Theory of huge tunneling magnetoresistance in graphene
F. Zhai, K. Chang

TL;DR
This paper presents a theoretical study of giant tunneling magnetoresistance in graphene modulated by ferromagnetic layers, highlighting the effects of magnetization alignment and electric barriers on electron transmission.
Contribution
It introduces a theoretical model explaining how magnetic and electric barriers in graphene can produce large, tunable tunneling magnetoresistance effects.
Findings
Klein tunneling occurs at specific oblique angles in parallel magnetization.
Transmission is blocked in antiparallel configuration by magnetic-electric barriers.
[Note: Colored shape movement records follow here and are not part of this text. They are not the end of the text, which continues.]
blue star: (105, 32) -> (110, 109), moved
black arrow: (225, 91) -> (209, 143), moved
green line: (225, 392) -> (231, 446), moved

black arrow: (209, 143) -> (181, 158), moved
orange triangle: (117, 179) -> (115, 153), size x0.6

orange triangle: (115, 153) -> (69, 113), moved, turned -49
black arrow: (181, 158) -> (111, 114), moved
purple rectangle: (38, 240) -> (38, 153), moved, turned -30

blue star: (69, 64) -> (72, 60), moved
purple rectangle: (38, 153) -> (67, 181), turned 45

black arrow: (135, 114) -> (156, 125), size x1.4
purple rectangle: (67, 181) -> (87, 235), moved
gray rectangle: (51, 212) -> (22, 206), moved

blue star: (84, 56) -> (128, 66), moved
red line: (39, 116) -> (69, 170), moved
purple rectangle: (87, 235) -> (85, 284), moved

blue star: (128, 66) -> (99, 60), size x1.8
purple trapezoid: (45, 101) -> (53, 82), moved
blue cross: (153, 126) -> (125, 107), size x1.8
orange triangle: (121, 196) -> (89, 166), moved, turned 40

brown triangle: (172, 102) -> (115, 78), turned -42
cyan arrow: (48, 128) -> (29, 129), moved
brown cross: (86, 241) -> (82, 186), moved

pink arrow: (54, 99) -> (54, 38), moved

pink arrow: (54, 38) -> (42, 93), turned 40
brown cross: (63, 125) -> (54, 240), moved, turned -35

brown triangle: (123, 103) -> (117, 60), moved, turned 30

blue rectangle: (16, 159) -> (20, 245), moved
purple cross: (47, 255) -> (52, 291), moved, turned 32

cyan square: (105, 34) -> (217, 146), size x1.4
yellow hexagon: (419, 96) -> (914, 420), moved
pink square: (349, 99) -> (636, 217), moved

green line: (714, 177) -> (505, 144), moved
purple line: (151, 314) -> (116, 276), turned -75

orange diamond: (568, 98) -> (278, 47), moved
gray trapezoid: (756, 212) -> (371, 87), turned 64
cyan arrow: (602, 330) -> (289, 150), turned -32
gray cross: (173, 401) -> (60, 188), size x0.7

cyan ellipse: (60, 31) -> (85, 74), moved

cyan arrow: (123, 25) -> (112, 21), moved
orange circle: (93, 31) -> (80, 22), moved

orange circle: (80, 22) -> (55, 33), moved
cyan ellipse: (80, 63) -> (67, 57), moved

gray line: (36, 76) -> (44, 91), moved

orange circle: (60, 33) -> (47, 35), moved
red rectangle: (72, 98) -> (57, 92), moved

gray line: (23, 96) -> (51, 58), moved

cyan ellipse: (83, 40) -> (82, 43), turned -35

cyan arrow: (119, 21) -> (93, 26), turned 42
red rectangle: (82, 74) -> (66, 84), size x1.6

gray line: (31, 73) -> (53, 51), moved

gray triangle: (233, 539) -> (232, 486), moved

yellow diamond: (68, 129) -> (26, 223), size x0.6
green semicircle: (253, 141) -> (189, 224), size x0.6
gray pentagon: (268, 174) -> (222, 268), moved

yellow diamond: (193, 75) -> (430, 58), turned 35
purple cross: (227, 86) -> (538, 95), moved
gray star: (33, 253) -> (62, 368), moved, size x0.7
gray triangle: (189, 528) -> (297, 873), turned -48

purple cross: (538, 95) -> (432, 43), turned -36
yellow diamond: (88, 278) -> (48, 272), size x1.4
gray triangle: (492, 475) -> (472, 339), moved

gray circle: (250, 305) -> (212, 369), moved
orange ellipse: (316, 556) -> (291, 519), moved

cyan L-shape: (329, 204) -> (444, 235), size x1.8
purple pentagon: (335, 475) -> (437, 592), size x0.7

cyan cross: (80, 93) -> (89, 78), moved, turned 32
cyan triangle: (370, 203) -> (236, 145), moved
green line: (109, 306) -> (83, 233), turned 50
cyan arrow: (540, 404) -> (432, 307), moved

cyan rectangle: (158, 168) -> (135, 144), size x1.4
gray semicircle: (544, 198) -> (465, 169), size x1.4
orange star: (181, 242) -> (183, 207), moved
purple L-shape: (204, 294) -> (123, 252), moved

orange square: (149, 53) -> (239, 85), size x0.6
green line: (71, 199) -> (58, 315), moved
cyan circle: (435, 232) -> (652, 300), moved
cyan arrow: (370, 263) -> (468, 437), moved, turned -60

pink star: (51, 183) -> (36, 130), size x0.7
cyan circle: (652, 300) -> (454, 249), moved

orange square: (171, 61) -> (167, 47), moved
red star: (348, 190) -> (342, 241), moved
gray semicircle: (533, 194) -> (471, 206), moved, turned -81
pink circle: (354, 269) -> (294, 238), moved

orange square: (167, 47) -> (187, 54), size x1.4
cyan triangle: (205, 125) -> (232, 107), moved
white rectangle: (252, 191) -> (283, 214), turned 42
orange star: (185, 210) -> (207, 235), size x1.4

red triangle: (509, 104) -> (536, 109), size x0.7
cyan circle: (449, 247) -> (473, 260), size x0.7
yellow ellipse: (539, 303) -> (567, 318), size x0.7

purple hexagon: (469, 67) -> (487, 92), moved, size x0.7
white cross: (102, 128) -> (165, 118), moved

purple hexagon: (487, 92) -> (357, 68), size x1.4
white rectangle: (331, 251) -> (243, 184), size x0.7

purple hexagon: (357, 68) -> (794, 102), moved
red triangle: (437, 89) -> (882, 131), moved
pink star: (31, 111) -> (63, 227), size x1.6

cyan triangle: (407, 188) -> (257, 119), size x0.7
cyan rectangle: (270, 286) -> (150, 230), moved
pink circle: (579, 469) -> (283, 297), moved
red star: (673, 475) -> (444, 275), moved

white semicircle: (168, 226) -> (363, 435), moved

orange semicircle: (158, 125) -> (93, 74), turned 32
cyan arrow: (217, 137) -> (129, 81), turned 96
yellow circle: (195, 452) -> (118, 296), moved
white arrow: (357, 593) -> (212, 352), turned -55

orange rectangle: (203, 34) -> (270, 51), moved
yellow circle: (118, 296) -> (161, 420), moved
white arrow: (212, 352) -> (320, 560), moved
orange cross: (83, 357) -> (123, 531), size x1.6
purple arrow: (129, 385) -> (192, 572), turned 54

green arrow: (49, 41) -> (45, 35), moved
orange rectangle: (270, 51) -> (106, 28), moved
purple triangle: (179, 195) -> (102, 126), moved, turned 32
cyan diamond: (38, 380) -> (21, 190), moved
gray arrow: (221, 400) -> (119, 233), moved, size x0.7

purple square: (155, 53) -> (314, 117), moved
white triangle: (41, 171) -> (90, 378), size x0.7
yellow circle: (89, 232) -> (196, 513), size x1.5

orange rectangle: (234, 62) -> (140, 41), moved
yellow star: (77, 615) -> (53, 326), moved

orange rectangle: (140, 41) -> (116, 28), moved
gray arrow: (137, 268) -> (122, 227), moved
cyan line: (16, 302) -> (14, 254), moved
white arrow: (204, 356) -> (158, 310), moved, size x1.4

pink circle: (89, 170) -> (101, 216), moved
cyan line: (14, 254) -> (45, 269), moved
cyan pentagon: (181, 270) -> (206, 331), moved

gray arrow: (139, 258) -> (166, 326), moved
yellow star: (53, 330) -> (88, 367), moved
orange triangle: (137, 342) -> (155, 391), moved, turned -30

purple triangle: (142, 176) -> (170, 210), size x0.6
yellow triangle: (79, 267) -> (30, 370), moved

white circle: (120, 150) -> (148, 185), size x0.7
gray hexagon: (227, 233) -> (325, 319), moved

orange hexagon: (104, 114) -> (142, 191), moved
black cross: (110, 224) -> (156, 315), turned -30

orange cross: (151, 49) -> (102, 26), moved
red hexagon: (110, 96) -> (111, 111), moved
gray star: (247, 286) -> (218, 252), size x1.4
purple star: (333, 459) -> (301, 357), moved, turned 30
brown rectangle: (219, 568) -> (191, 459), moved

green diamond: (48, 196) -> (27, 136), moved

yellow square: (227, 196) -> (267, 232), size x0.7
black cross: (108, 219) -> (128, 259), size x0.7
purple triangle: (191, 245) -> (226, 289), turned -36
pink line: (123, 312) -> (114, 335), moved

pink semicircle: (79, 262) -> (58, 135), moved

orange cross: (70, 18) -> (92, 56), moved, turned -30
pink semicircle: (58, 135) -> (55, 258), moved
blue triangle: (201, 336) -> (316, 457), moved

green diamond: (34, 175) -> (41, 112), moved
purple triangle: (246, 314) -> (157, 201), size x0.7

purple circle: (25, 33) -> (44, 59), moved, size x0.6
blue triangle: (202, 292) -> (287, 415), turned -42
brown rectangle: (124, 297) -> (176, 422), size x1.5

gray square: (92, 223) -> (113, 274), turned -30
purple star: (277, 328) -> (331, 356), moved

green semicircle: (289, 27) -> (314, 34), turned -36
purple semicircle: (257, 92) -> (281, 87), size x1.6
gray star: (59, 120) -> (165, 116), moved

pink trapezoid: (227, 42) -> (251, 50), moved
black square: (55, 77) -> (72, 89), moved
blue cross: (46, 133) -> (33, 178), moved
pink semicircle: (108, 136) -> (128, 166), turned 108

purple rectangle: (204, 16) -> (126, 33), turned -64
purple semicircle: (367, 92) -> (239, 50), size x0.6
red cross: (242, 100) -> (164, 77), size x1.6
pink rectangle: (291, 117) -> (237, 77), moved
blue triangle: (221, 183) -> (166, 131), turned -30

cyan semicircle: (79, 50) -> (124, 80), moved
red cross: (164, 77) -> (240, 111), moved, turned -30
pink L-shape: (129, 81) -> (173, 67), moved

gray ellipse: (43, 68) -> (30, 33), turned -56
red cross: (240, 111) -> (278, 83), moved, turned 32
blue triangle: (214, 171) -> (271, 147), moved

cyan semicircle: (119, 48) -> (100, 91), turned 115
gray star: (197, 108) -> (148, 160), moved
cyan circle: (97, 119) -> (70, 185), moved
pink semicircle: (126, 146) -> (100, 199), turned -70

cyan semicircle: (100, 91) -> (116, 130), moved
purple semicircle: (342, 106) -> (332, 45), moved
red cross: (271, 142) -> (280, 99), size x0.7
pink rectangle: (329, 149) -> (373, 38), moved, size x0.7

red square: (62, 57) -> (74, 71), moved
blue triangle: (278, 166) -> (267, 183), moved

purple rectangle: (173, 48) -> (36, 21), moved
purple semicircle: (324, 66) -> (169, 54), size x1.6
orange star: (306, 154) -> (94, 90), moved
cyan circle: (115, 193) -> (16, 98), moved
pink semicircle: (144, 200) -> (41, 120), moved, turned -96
The magnetoresistance ratio can be significantly tuned by electric barriers.
Abstract
We investigate theoretically the spin-independent tunneling magnetoresistance effect in a graphene monolayer modulated by two parallel ferromagnets deposited on a dielectric layer. For the parallel magnetization configuration, Klein tunneling can be observed in the transmission spectrum, but at specific oblique incident angles. For the antiparallel magnetization configuration, the transmission can be blocked by the magnetic-electric barrier provided by the ferromagnets. Such a transmission discrepancy results in a tremendous magnetoresistance ratio and can be tuned by the inclusion of an electric barrier.